Cranston looked at his host with every appearance of astonishment. “You mean, sir, that you’ll fly him there?”

“I’ll fly the lot of you.” Lord Urquhart had taken to pacing up and down in high excitement. “Go and find him. Go and tell him about it. And then send a telegram to Lockhart… Sir Mungo, did you say? He must be one of the Lockharts of Lee. Perfectly sound people… Ah, here your fellow is.”

 

Day was led in by Lord Urquhart’s butler. He wore the dark glasses Sally had provided in the summerhouse, and Cranston wondered whether he was really still as blind as he made out. His appearance in this fashion, guiding himself on the arm of a venerable family retainer, had for Cranston a displeasing effect of masquerade. But then the whole thing was that, and he himself was up to the neck in it. And he was suddenly abominably ashamed.

He was both ashamed and bewildered – bewildered that the quality of his shame over this merely graceless aspect of his situation was indistinguishable from that which he had been experiencing at what he thought of as his betrayal of Sally in the horror of his affair with her mother. Only some hours ago he had been feeling that to be utter dishonour – and the feeling had landed him, as a species of penance, with this queer mission. He still felt it as that now. But he found that he was quite as ashamed of this present charade – which was a mere harmless vulgar deception – as he had been of fornication and adultery. And the unexpectedness of this worried him. He could have enjoyed playing all sorts of outrageous jokes on old Lord Urquhart, just as a year or two ago he could have enjoyed stealing his trout. But this was the wrong sort of joke. And he found that he greatly cared about being committed to it.

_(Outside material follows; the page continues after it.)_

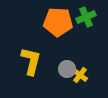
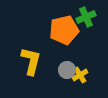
orange pentagon: moved 6 px right, 8 px down; rotated 16 degrees counterclockwise
gray circle: moved 1 px down
yellow cross: rotated 21 degrees clockwise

But the feeling only made him plunge the more resolutely now. In for a penny, in for a pound. “Lady Urquhart,” he said, “this is my friend John Knight.” He had to put some emphasis on the name. He was afraid that Day might have forgotten it. And, even as he spoke, he had a sudden absurd panic about something else. Again and again since this adventure began, it seemed to him, he had blundered through over-confidence. And perhaps he had done it once more. It was wildly unlikely that either of the Urquharts had ever set eyes on John Day, the eminent nuclear physicist. Even if they had, it was most improbable that they would recognise him now. But it was not merely John Day who had just come into the room. It was also a complete outfit of Sir Alex Blair’s. What if Lord Urquhart was accustomed to cast a noticing and satirical eye at his detested neighbour’s sartorial tastes? What if he now gave a cry of astonishment and indignation? Cranston had managed a harrowing account of his friend’s brutal treatment at the hands of hirelings of the Laird of Dinwiddie. It would take some explaining if it appeared that his friend was dressed in the Laird’s clothing now.

The fear was, of course, baseless. Day – or Knight – was civilly received and accommodated with whisky and cold ham. He was convincing enough in his role – remarkably so, considering that he had to pick up much of it as he went along – but at the same time he was to Cranston’s eye discernibly ill at ease. And Cranston conjectured with astonishment that it was a species of social embarrassment that was at work. The man who had been so confident with Caryl Blair was uncertain with harmless old doggy Lady Urquhart. He must have had dealings, in his final years of importance in England, with all sorts of eminent and exalted persons. Yet he couldn’t quite get the Urquharts right. Not that it mattered. They were accustomed to it. But it was queer that this inwardly driven and outwardly hunted man, with his
idée
fixe
and his passions and his small span of years or months to live, should retain the slightest responsiveness to the notion of comparative social elevations. Surely Day –

Abruptly Cranston realised that he had got it all wrong. Day’s trouble was not embarrassment but some sort of distraction. The man was failing to keep his attention civilly on what was being said – whether by Lady Urquhart on the subject of Skye Terriers or by her husband on the insufficiencies of the Ministry of Civil Aviation. Perhaps it was sheer fatigue. Perhaps it was pain. Or perhaps – Cranston suddenly found himself thinking – it was a trick. Perhaps it was some sort of trick within his own trick – a matter of Day going one better.